Task item: Please reproduce each line of the data below as it stands.

Collected data entries
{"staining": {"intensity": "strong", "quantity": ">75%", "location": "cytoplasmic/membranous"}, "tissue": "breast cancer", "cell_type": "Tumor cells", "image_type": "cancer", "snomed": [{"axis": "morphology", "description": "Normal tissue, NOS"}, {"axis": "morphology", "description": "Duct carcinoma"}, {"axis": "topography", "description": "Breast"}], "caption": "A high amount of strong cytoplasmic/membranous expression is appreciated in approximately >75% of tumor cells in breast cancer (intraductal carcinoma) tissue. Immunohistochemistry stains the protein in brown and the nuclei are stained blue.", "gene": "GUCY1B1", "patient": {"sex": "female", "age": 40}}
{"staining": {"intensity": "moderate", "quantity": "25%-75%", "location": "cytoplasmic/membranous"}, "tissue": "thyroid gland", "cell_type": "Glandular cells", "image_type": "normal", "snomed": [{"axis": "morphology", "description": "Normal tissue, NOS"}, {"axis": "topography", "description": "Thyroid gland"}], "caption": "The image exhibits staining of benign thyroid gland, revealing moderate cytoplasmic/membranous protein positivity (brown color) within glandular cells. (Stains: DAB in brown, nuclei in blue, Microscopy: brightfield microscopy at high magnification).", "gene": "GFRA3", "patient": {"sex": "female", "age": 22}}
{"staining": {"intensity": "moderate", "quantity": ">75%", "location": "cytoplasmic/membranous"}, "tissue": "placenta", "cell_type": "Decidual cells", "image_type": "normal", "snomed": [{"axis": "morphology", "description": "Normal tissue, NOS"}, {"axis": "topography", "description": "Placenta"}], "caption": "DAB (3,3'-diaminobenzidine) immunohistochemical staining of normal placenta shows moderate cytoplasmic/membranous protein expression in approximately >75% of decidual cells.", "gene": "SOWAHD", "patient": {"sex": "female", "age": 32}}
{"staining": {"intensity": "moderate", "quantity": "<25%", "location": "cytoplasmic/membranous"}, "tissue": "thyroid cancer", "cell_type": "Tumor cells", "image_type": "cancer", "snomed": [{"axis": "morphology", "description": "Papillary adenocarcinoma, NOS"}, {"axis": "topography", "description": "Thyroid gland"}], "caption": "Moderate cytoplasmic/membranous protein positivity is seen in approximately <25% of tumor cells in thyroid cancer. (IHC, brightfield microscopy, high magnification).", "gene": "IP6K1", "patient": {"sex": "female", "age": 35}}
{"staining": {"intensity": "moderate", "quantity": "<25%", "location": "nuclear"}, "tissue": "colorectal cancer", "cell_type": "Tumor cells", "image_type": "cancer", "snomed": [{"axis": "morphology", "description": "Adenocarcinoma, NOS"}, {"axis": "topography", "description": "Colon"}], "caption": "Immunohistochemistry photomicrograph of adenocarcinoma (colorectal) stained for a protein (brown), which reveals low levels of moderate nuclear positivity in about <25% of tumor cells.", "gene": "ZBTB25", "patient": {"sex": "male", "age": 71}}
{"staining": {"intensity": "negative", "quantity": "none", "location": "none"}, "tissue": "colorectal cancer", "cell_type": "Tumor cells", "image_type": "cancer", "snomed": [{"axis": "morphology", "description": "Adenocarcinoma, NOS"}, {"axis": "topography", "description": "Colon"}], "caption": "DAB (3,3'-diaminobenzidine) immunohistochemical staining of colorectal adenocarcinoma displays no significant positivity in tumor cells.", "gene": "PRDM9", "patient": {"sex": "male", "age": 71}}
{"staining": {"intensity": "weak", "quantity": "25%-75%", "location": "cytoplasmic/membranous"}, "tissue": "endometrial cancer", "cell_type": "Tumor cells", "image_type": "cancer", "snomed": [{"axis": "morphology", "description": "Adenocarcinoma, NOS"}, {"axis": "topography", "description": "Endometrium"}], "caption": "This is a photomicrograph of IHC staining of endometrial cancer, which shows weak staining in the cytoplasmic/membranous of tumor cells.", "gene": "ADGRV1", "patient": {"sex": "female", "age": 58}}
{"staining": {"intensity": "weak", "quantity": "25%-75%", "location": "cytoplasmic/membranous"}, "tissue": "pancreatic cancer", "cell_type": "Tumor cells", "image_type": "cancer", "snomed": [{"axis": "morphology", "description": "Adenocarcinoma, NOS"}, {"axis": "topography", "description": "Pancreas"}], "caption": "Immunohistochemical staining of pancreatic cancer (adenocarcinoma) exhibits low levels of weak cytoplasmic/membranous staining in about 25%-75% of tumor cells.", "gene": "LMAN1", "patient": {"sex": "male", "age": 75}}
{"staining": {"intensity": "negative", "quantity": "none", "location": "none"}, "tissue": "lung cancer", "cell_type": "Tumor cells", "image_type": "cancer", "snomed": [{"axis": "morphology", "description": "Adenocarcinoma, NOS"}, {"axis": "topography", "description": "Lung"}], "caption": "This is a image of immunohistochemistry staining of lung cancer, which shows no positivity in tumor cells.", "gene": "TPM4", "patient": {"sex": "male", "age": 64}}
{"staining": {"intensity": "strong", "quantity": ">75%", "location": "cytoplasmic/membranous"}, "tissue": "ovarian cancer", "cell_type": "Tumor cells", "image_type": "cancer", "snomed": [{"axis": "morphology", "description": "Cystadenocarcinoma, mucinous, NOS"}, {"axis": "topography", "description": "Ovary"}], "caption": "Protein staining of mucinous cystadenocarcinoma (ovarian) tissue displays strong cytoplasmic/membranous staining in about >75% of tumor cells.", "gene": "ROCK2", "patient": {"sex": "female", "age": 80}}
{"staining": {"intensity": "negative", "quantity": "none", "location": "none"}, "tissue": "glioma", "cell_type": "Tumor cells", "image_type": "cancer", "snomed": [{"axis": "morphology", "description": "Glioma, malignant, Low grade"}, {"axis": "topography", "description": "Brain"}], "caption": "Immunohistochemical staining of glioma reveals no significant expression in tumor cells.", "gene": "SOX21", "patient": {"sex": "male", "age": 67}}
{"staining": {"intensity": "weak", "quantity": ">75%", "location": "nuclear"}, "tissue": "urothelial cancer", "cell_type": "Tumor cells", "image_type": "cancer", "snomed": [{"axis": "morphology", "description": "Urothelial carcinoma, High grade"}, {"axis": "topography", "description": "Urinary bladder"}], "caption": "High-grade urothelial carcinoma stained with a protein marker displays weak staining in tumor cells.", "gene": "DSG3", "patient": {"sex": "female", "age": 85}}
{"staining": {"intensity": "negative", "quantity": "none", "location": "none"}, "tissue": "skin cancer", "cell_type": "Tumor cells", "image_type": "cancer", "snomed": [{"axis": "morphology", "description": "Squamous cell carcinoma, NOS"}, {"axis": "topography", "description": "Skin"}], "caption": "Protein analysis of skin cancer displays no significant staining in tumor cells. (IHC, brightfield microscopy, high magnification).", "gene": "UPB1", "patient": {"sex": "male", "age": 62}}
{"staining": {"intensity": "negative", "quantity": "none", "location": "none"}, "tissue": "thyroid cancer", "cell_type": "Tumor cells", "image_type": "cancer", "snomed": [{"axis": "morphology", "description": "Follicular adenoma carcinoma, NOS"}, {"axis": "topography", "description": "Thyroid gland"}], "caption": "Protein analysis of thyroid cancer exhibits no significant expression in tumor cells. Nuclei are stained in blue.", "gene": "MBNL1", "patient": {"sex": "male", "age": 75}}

Answer section:
{"staining": {"intensity": "strong", "quantity": ">75%", "location": "cytoplasmic/membranous"}, "tissue": "breast cancer", "cell_type": "Tumor cells", "image_type": "cancer", "snomed": [{"axis": "morphology", "description": "Normal tissue, NOS"}, {"axis": "morphology", "description": "Duct carcinoma"}, {"axis": "topography", "description": "Breast"}], "caption": "A high amount of strong cytoplasmic/membranous expression is appreciated in approximately >75% of tumor cells in breast cancer (intraductal carcinoma) tissue. Immunohistochemistry stains the protein in brown and the nuclei are stained blue.", "gene": "GUCY1B1", "patient": {"sex": "female", "age": 40}}
{"staining": {"intensity": "moderate", "quantity": "25%-75%", "location": "cytoplasmic/membranous"}, "tissue": "thyroid gland", "cell_type": "Glandular cells", "image_type": "normal", "snomed": [{"axis": "morphology", "description": "Normal tissue, NOS"}, {"axis": "topography", "description": "Thyroid gland"}], "caption": "The image exhibits staining of benign thyroid gland, revealing moderate cytoplasmic/membranous protein positivity (brown color) within glandular cells. (Stains: DAB in brown, nuclei in blue, Microscopy: brightfield microscopy at high magnification).", "gene": "GFRA3", "patient": {"sex": "female", "age": 22}}
{"staining": {"intensity": "moderate", "quantity": ">75%", "location": "cytoplasmic/membranous"}, "tissue": "placenta", "cell_type": "Decidual cells", "image_type": "normal", "snomed": [{"axis": "morphology", "description": "Normal tissue, NOS"}, {"axis": "topography", "description": "Placenta"}], "caption": "DAB (3,3'-diaminobenzidine) immunohistochemical staining of normal placenta shows moderate cytoplasmic/membranous protein expression in approximately >75% of decidual cells.", "gene": "SOWAHD", "patient": {"sex": "female", "age": 32}}
{"staining": {"intensity": "moderate", "quantity": "<25%", "location": "cytoplasmic/membranous"}, "tissue": "thyroid cancer", "cell_type": "Tumor cells", "image_type": "cancer", "snomed": [{"axis": "morphology", "description": "Papillary adenocarcinoma, NOS"}, {"axis": "topography", "description": "Thyroid gland"}], "caption": "Moderate cytoplasmic/membranous protein positivity is seen in approximately <25% of tumor cells in thyroid cancer. (IHC, brightfield microscopy, high magnification).", "gene": "IP6K1", "patient": {"sex": "female", "age": 35}}
{"staining": {"intensity": "moderate", "quantity": "<25%", "location": "nuclear"}, "tissue": "colorectal cancer", "cell_type": "Tumor cells", "image_type": "cancer", "snomed": [{"axis": "morphology", "description": "Adenocarcinoma, NOS"}, {"axis": "topography", "description": "Colon"}], "caption": "Immunohistochemistry photomicrograph of adenocarcinoma (colorectal) stained for a protein (brown), which reveals low levels of moderate nuclear positivity in about <25% of tumor cells.", "gene": "ZBTB25", "patient": {"sex": "male", "age": 71}}
{"staining": {"intensity": "negative", "quantity": "none", "location": "none"}, "tissue": "colorectal cancer", "cell_type": "Tumor cells", "image_type": "cancer", "snomed": [{"axis": "morphology", "description": "Adenocarcinoma, NOS"}, {"axis": "topography", "description": "Colon"}], "caption": "DAB (3,3'-diaminobenzidine) immunohistochemical staining of colorectal adenocarcinoma displays no significant positivity in tumor cells.", "gene": "PRDM9", "patient": {"sex": "male", "age": 71}}
{"staining": {"intensity": "weak", "quantity": "25%-75%", "location": "cytoplasmic/membranous"}, "tissue": "endometrial cancer", "cell_type": "Tumor cells", "image_type": "cancer", "snomed": [{"axis": "morphology", "description": "Adenocarcinoma, NOS"}, {"axis": "topography", "description": "Endometrium"}], "caption": "This is a photomicrograph of IHC staining of endometrial cancer, which shows weak staining in the cytoplasmic/membranous of tumor cells.", "gene": "ADGRV1", "patient": {"sex": "female", "age": 58}}
{"staining": {"intensity": "weak", "quantity": "25%-75%", "location": "cytoplasmic/membranous"}, "tissue": "pancreatic cancer", "cell_type": "Tumor cells", "image_type": "cancer", "snomed": [{"axis": "morphology", "description": "Adenocarcinoma, NOS"}, {"axis": "topography", "description": "Pancreas"}], "caption": "Immunohistochemical staining of pancreatic cancer (adenocarcinoma) exhibits low levels of weak cytoplasmic/membranous staining in about 25%-75% of tumor cells.", "gene": "LMAN1", "patient": {"sex": "male", "age": 75}}
{"staining": {"intensity": "negative", "quantity": "none", "location": "none"}, "tissue": "lung cancer", "cell_type": "Tumor cells", "image_type": "cancer", "snomed": [{"axis": "morphology", "description": "Adenocarcinoma, NOS"}, {"axis": "topography", "description": "Lung"}], "caption": "This is a image of immunohistochemistry staining of lung cancer, which shows no positivity in tumor cells.", "gene": "TPM4", "patient": {"sex": "male", "age": 64}}
{"staining": {"intensity": "strong", "quantity": ">75%", "location": "cytoplasmic/membranous"}, "tissue": "ovarian cancer", "cell_type": "Tumor cells", "image_type": "cancer", "snomed": [{"axis": "morphology", "description": "Cystadenocarcinoma, mucinous, NOS"}, {"axis": "topography", "description": "Ovary"}], "caption": "Protein staining of mucinous cystadenocarcinoma (ovarian) tissue displays strong cytoplasmic/membranous staining in about >75% of tumor cells.", "gene": "ROCK2", "patient": {"sex": "female", "age": 80}}
{"staining": {"intensity": "negative", "quantity": "none", "location": "none"}, "tissue": "glioma", "cell_type": "Tumor cells", "image_type": "cancer", "snomed": [{"axis": "morphology", "description": "Glioma, malignant, Low grade"}, {"axis": "topography", "description": "Brain"}], "caption": "Immunohistochemical staining of glioma reveals no significant expression in tumor cells.", "gene": "SOX21", "patient": {"sex": "male", "age": 67}}
{"staining": {"intensity": "weak", "quantity": ">75%", "location": "nuclear"}, "tissue": "urothelial cancer", "cell_type": "Tumor cells", "image_type": "cancer", "snomed": [{"axis": "morphology", "description": "Urothelial carcinoma, High grade"}, {"axis": "topography", "description": "Urinary bladder"}], "caption": "High-grade urothelial carcinoma stained with a protein marker displays weak staining in tumor cells.", "gene": "DSG3", "patient": {"sex": "female", "age": 85}}
{"staining": {"intensity": "negative", "quantity": "none", "location": "none"}, "tissue": "skin cancer", "cell_type": "Tumor cells", "image_type": "cancer", "snomed": [{"axis": "morphology", "description": "Squamous cell carcinoma, NOS"}, {"axis": "topography", "description": "Skin"}], "caption": "Protein analysis of skin cancer displays no significant staining in tumor cells. (IHC, brightfield microscopy, high magnification).", "gene": "UPB1", "patient": {"sex": "male", "age": 62}}
{"staining": {"intensity": "negative", "quantity": "none", "location": "none"}, "tissue": "thyroid cancer", "cell_type": "Tumor cells", "image_type": "cancer", "snomed": [{"axis": "morphology", "description": "Follicular adenoma carcinoma, NOS"}, {"axis": "topography", "description": "Thyroid gland"}], "caption": "Protein analysis of thyroid cancer exhibits no significant expression in tumor cells. Nuclei are stained in blue.", "gene": "MBNL1", "patient": {"sex": "male", "age": 75}}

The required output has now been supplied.